President Donald Trump issued an order Friday night that permits the Pentagon to bring back to active duty some veterans and reserve members of the military to augment forces already involved in the response to the coronavirus pandemic, senior U.S. officials said. 

The president said Friday night that the decision will "allow us to mobilize medical, disaster and emergency response personnel to help wage our battle against the virus by activating thousands of experienced service members, including retirees."

The president did not clarify whether anyone will be involuntarily recalled to duty but said some retirees have "offered to support the nation in this extraordinary time of need."

"It's really an incredible thing to see," Trump said, speaking at the White House. "It's beautiful."

An Army spokesman, Lt. Col. Emmanuel Ortiz-Cruz, said some 15,000 veterans have expressed interest in rejoining the service to help the military's response to the pandemic.

But a U.S. military official, speaking on the condition of anonymity because of the sensitivity of the issue, would not rule out that involuntary recalls also are possible.

"That's to be determined based on requirements," the official said.

Trump's executive order allows Defense Secretary Mark Esper to order units and individual members to duty, including "certain Individual Ready Reserve" members, chief Pentagon spokesman Jonathan Rath Hoffman said in a statement. The Individual Ready Reserve comprises retired active-duty and reserve service members, who are commonly considered out of the military and rarely recalled.

Hoffman said decisions about which people may be activated are still being reviewed.

"Generally, these members will be persons in Headquarters units and persons with high demand medical capabilities whose call-up would not adversely affect their civilian communities," Hoffman's statement said.

The spokesman said on Saturday evening that it is difficult to project how many additional service members are needed. "But this step gives us the authority to rapidly activate persons if it becomes necessary," he said.

Hoffman said each service is working to identify what skill sets they need. He said the Pentagon has "seen interest in voluntary support" for the coronavirus response but also did not rule out the possibility of involuntary recalls.

"We do not have any indications as to whether inactive call-ups would be necessary," he said.

Before relying on any National Guard Reserve forces, Esper and the Department of Health and Human Services will consult with state officials, Hoffman added. Governors have control of their own National Guard forces in most cases.

The executive order released by the White House states that anyone recalled can remain on active duty for up to 24 months straight.

Separately, the Army announced Saturday that it will deploy another 800 reservists and guardsmen to join the pandemic response.

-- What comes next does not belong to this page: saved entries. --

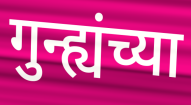
गुन्ह्यंच्याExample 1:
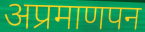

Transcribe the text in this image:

अप्रमाणपन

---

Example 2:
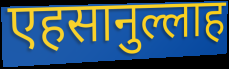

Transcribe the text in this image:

एहसानुल्लाह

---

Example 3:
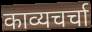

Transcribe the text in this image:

काव्यचर्चा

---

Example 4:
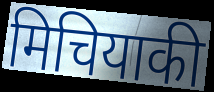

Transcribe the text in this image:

मिचियाकी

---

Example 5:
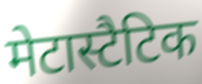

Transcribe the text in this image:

मेटास्टैटिक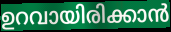
ഉറവായിരിക്കാൻ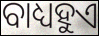
ବାଧ୍ୟହୁଏ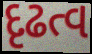
દૃઢત્વ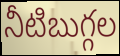
నీటిబుగ్గల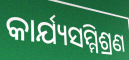
କାର୍ଯ୍ୟସମ୍ମିଶ୍ରଣ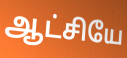
ஆட்சியே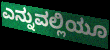
ಎನ್ನುವಲ್ಲಿಯೂ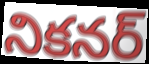
నికనర్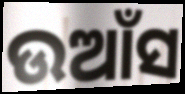
ଉଆଁସ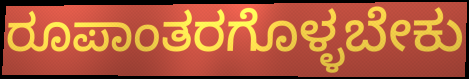
ರೂಪಾಂತರಗೊಳ್ಳಬೇಕುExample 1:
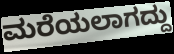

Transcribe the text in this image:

ಮರೆಯಲಾಗದ್ದು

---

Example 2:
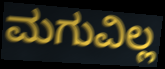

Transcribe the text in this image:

ಮಗುವಿಲ್ಲ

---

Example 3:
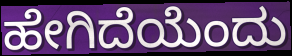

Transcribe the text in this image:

ಹೇಗಿದೆಯೆಂದು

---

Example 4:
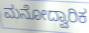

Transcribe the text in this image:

ಮನೋದ್ವಾರಿಕ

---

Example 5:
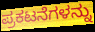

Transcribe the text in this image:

ಪ್ರಕಟನೆಗಳನ್ನು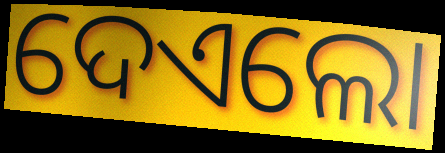
ଦେଏଲୋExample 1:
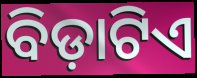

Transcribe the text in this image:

ବିଡ଼ାଟିଏ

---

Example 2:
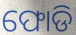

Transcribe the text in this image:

ଫୋଡି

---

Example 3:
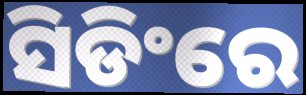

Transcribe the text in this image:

ସିଡିଂରେ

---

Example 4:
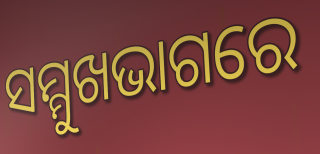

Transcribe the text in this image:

ସମ୍ମୁଖଭାଗରେ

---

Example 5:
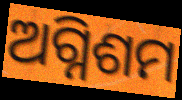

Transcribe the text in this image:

ଅଗ୍ନିଶମ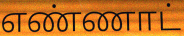
எண்ணாட்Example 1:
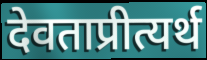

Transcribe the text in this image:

देवताप्रीत्यर्थ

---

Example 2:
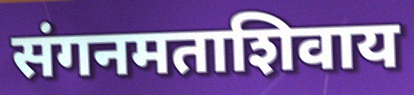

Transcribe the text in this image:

संगनमताशिवाय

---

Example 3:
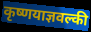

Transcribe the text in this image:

कृष्णयाज्ञवल्की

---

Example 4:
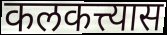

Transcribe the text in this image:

कलकत्त्यास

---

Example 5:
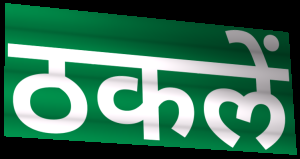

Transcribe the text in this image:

ठकलें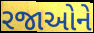
રજાઓને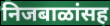
निजबाळांसहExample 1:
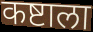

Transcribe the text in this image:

कष्टाला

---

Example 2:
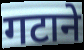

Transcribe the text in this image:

गटाने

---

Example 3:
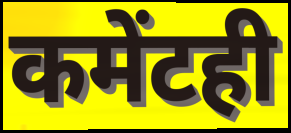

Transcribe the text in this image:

कमेंटही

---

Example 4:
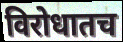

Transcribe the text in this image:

विरोधातच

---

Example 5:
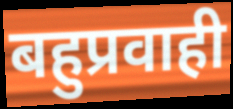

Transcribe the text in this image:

बहुप्रवाही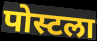
पोस्टला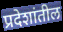
प्रदेशांतील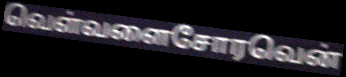
வெள்வளைசோரவென்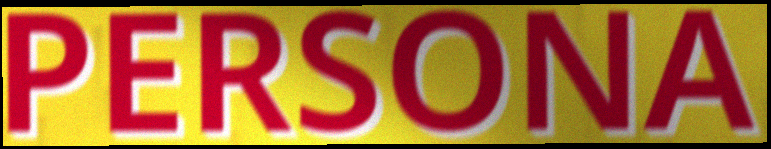
PERSONA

The forces will provide medical, planning, communication, transportation and logistics support, the service said.

Those forces will join 1,100 active-duty personnel that the Army announced this past week it would deploy to several locations across the country, and at least 12,300 National Guardsmen who have been activated to assist.

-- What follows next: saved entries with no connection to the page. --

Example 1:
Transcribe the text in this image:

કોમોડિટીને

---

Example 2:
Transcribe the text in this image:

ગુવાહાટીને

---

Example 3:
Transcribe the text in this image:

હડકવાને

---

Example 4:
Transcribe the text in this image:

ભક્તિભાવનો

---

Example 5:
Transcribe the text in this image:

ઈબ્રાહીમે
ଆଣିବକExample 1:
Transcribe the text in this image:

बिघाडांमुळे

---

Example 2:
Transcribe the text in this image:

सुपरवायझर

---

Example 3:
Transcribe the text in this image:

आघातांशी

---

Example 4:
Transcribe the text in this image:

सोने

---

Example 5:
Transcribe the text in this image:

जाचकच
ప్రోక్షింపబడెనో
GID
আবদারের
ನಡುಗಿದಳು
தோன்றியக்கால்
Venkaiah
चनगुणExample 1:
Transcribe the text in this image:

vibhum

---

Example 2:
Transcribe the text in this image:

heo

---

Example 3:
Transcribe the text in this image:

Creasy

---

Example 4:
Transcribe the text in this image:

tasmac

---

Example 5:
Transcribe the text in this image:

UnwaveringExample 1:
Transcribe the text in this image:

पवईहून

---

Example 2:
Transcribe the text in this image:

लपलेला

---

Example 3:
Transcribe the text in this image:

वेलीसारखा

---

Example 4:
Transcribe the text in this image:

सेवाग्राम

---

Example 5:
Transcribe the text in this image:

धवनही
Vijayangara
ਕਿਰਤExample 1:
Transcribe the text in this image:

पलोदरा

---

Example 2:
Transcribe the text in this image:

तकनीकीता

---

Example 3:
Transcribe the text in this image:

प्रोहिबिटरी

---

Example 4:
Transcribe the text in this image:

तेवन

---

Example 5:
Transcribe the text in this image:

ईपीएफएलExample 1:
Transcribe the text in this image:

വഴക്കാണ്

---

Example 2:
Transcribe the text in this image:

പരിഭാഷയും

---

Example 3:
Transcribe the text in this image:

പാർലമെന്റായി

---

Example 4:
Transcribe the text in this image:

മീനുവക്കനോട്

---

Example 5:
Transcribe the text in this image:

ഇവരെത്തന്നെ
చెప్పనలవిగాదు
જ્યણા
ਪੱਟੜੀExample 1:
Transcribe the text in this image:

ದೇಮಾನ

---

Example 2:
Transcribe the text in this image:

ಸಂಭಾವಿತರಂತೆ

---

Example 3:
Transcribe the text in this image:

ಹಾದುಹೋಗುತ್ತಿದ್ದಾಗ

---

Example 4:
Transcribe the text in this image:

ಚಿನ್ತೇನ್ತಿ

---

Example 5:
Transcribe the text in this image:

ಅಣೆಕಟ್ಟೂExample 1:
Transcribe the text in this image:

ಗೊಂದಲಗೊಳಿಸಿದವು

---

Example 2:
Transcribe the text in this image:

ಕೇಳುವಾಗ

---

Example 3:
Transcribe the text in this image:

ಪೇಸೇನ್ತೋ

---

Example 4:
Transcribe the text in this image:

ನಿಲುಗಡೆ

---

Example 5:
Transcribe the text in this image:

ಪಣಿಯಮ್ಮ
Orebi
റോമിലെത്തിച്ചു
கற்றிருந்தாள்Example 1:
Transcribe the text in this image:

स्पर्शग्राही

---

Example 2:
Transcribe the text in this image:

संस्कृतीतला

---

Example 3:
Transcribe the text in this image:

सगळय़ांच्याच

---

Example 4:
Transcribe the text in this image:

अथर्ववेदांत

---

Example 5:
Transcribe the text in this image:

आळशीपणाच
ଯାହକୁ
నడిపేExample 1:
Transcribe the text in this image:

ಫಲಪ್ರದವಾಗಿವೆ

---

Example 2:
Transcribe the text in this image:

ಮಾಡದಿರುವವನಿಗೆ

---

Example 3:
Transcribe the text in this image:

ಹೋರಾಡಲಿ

The Pentagon already has dispatched its two Navy hospital ships, the USNS Comfort and USNS Mercy, to New York and Los Angeles, respectively, and deployed Army hospital units to other locations. The hospital ships are heavily staffed with military reservists.

This past week, the Army sent a message to some veterans who served in medical fields to ask whether they would be interested in serving in the coronavirus response. Service officials were interested in people who previously served in eight jobs: critical-care officer, anesthesiologist, nurse anesthetist, critical-care nurse, nurse practitioner, emergency-room nurse, respiratory specialist and medic.

"When the Nation called - you answered, and now, that call may come again," wrote Lt. Gen. Thomas Seamands, the Army's deputy chief of staff.